▶ Work required
Report every line in the entries below that contains the word "Condição", copying each such line in full.

▶ Source material
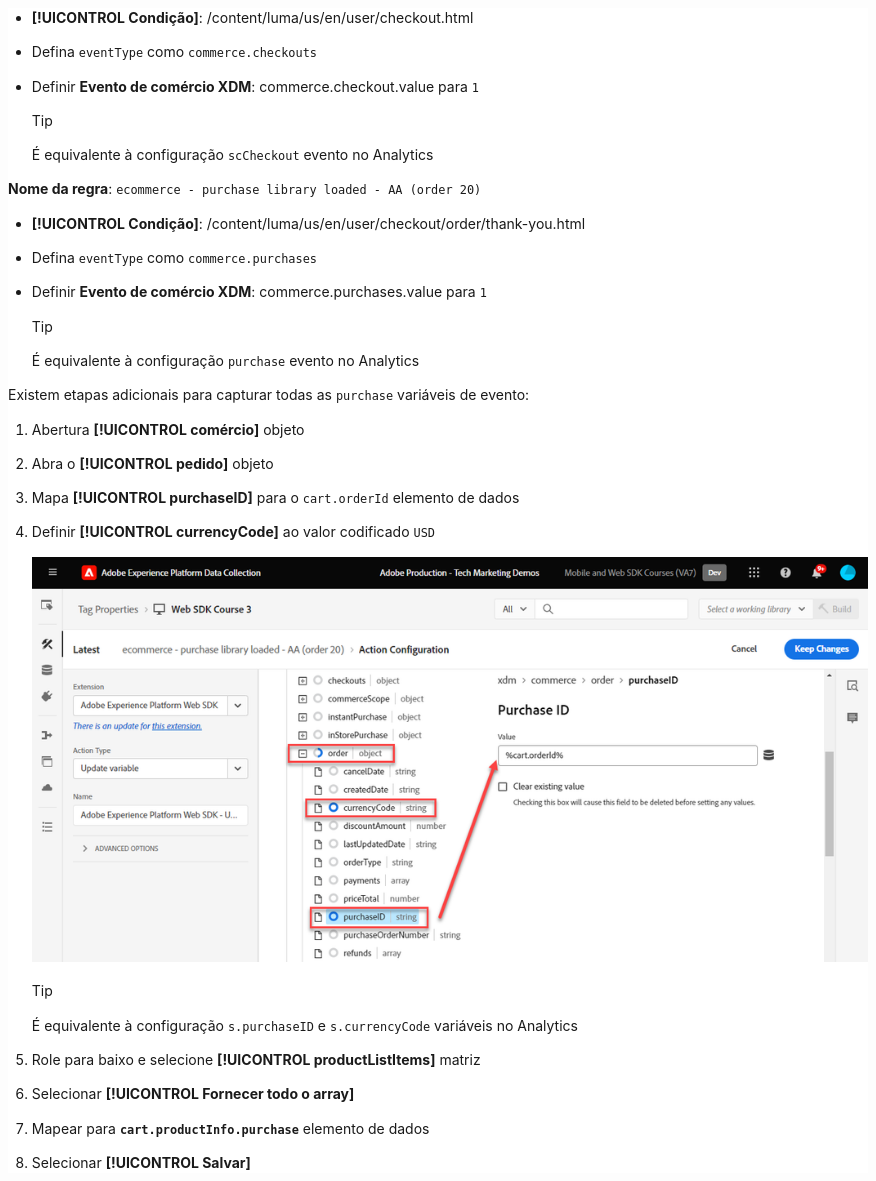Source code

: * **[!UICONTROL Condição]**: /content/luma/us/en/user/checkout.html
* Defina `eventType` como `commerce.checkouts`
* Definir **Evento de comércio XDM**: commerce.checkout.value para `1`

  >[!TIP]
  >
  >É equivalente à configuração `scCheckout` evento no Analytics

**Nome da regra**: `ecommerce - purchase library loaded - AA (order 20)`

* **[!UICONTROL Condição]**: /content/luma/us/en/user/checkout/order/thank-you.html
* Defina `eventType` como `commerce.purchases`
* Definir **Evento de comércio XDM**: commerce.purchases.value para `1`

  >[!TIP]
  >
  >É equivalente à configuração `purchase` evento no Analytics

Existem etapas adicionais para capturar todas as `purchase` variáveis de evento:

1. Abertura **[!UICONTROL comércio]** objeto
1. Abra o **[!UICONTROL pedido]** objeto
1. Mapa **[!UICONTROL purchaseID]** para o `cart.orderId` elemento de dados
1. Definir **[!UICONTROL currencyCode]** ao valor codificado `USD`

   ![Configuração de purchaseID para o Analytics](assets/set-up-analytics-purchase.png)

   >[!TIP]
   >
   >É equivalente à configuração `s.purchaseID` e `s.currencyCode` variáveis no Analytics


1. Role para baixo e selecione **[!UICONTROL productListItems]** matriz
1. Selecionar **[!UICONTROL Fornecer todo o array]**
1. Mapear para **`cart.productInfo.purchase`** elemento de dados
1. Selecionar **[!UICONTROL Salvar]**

▶ Response to the exercise
: * **[!UICONTROL Condição]**: /content/luma/us/en/user/checkout.html
* **[!UICONTROL Condição]**: /content/luma/us/en/user/checkout/order/thank-you.html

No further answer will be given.